Samba4 now more than 50% auto-generated

Andrew Tridgell tridge at osdl.org
Mon Jan 10 22:56:37 GMT 2005


One of the goals of Samba4 has been to use code generation to do a lot
of the hard work, and to make the code easier to maintain, more
reliable and more consistent.

Today we reached an interesting milestone as the C code in Samba4 is
now more than 50% auto-generated.  This figure has been steadily
rising as we have added more IDL code for various RPC interfaces, and
I expect it will go much higher before Samba4 is released. I would not
be surprised if Samba 4.0 is up to 70% auto-generated code.

We have two sources of code generation at the moment. The biggest is
the use of IDL and the pidl IDL compiler to generate code for
DCE/RPC. The second is the use of swig to generate code for
integrating with python scripting.

The huge advantage of auto-generated code was illustrated yesterday
when we converted all our RPC code to handle multiple interface
context_ids on a single RPC pipe (using the "alter_context" DCE/RPC
operation). Adding this required a change to just a handful of lines
in the code generator to immediately make nearly all of our RPC code
aware of the structural changes. If we had to do this using the old
Samba3 approach it would have been a much larger task.

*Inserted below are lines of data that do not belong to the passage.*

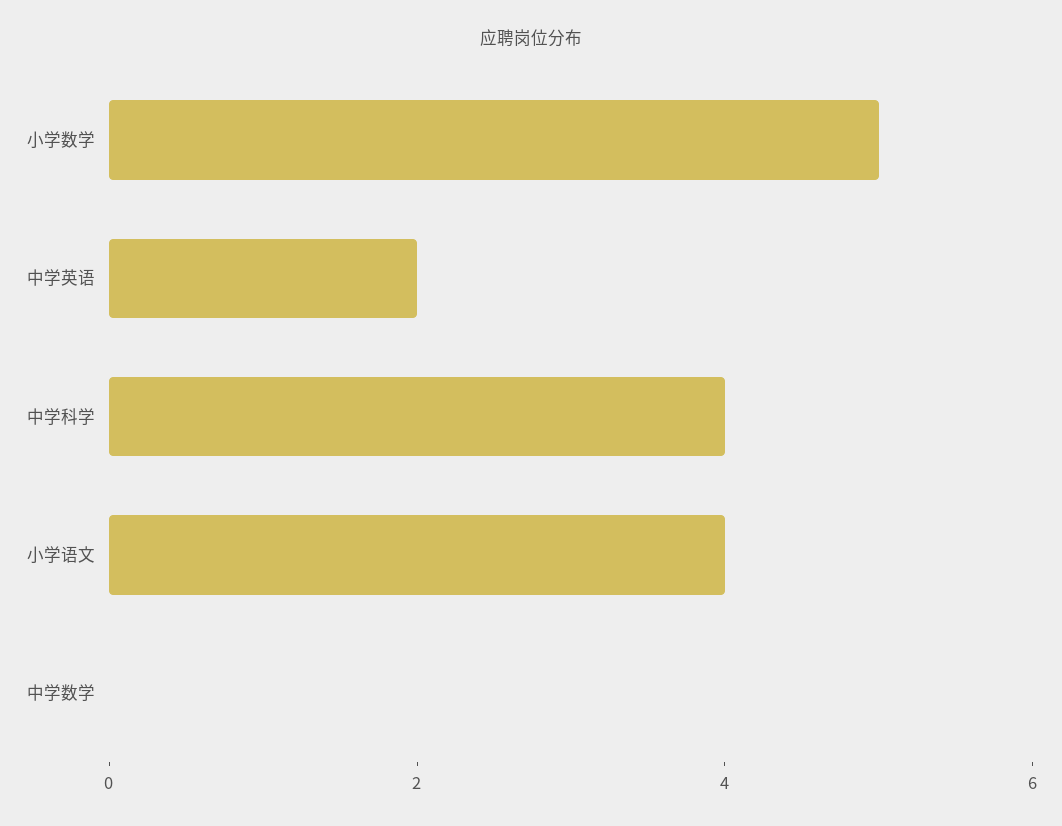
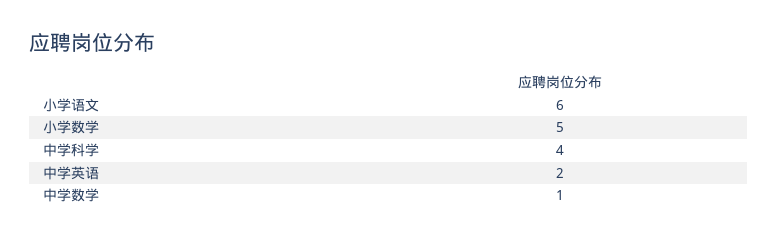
  {
    "小学数学": 5,
    "中学英语": 2,
    "中学科学": 4,
-   "小学语文": 4,
+   "小学语文": 6,
-   "中学数学": 0
+   "中学数学": 1
  }

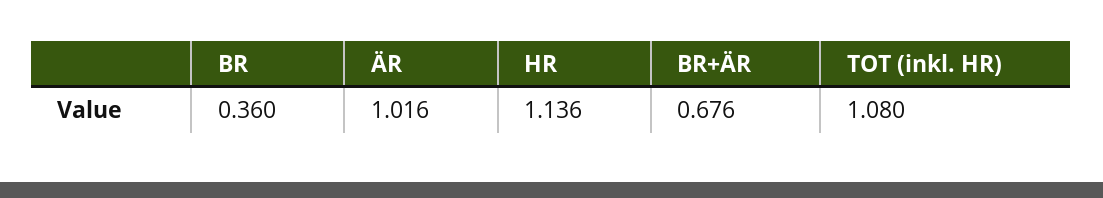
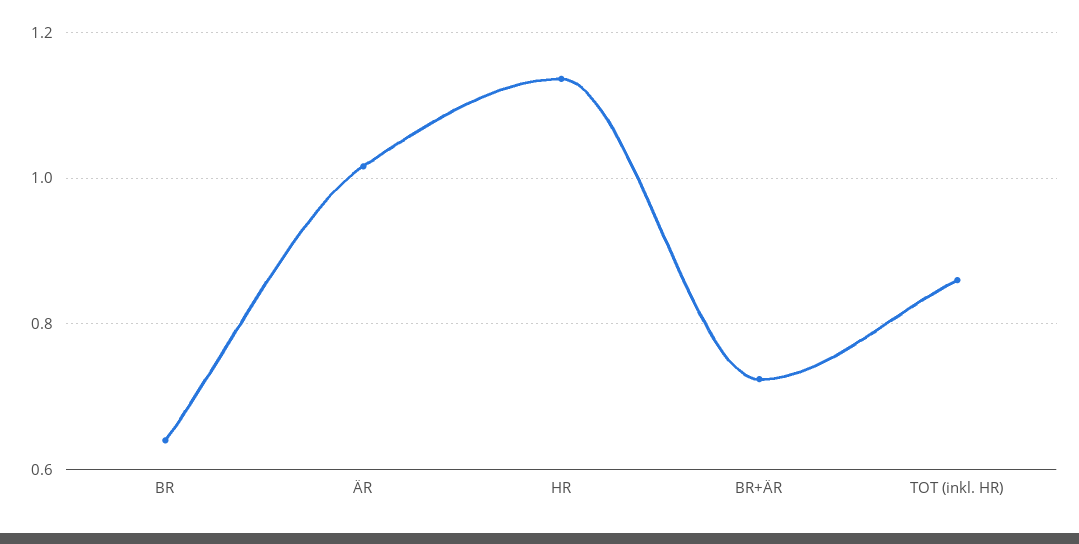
  {
-   "BR": 0.36,
+   "BR": 0.64,
    "ÄR": 1.016,
    "HR": 1.136,
-   "BR+ÄR": 0.676,
+   "BR+ÄR": 0.72,
-   "TOT (inkl. HR)": 1.08
+   "TOT (inkl. HR)": 0.86
  }

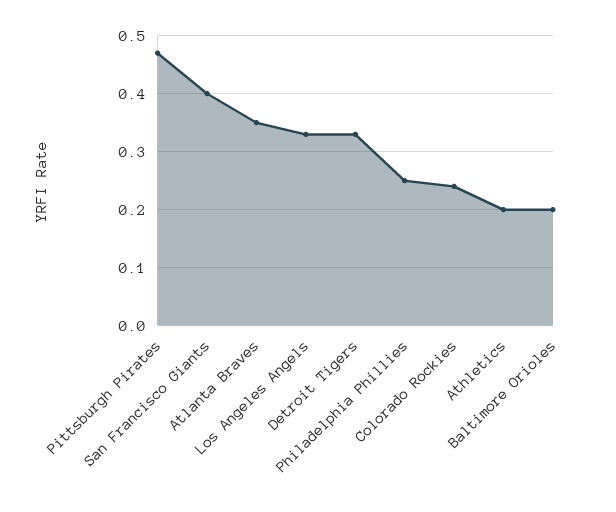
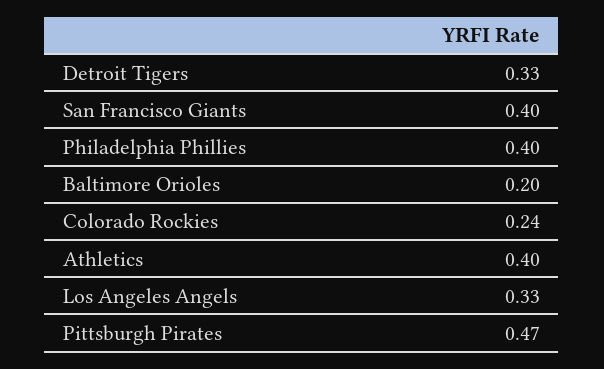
  {
    "Pittsburgh Pirates": 0.47,
    "San Francisco Giants": 0.4,
-   "Atlanta Braves": 0.35,
    "Los Angeles Angels": 0.33,
    "Detroit Tigers": 0.33,
-   "Philadelphia Phillies": 0.25,
+   "Philadelphia Phillies": 0.4,
    "Colorado Rockies": 0.24,
-   "Athletics": 0.2,
+   "Athletics": 0.4,
    "Baltimore Orioles": 0.2
  }

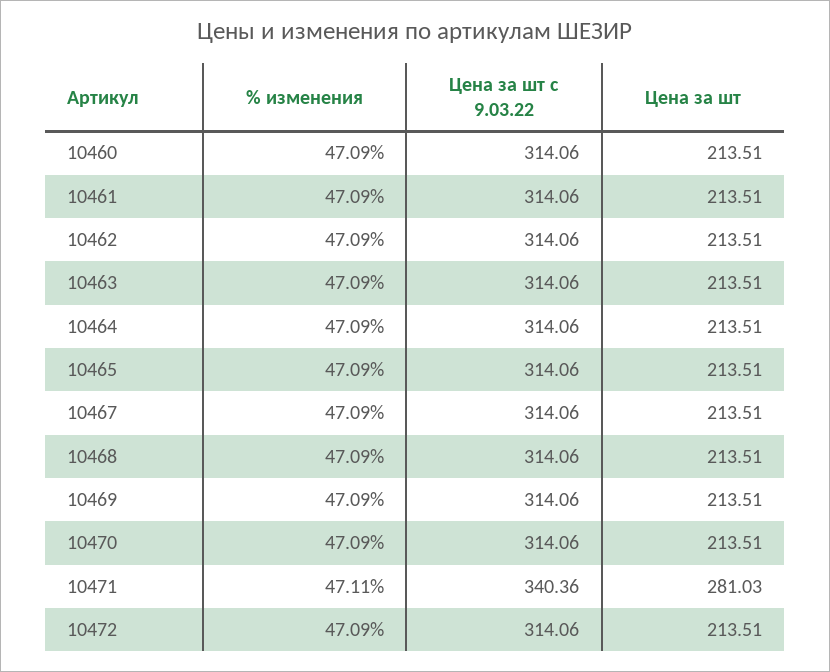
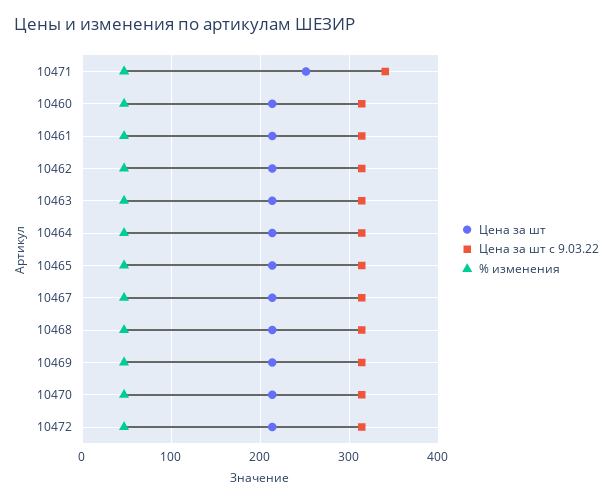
  {
    "% изменения": {
      "10460": 47.09,
      "10461": 47.09,
      "10462": 47.09,
      "10463": 47.09,
      "10464": 47.09,
      "10465": 47.09,
      "10467": 47.09,
      "10468": 47.09,
      "10469": 47.09,
      "10470": 47.09,
      "10471": 47.11,
      "10472": 47.09
    },
    "Цена за шт с 9.03.22": {
      "10460": 314.06,
      "10461": 314.06,
      "10462": 314.06,
      "10463": 314.06,
      "10464": 314.06,
      "10465": 314.06,
      "10467": 314.06,
      "10468": 314.06,
      "10469": 314.06,
      "10470": 314.06,
      "10471": 340.36,
      "10472": 314.06
    },
    "Цена за шт": {
      "10460": 213.51,
      "10461": 213.51,
      "10462": 213.51,
      "10463": 213.51,
      "10464": 213.51,
      "10465": 213.51,
      "10467": 213.51,
      "10468": 213.51,
      "10469": 213.51,
      "10470": 213.51,
-     "10471": 281.03,
+     "10471": 250,
      "10472": 213.51
    }
  }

The other really big advantage is in code quality. By auto-generating
we can make certain that every allocation is checked, every marshall
and unmarshall is bounds checked and that every structure is correctly
aligned. While we tried our best with the old hand generated approach
there were inevitable errors, and it was a nightmare to properly
maintain.

I'd like to give a big thank you to everyone who has helped this part
of Samba4 become a reality. In particular to Metze and Jelmer for
their fantastic work on the RPC infrastructure, to tpot for his work
on the python scripting and the ethereal dissector generation, to
abartlet for his tireless work on the authentication code, to Volker
for his work on the samr IDL and test suites and to everyone else who
has been contributing to this effort over the past few months.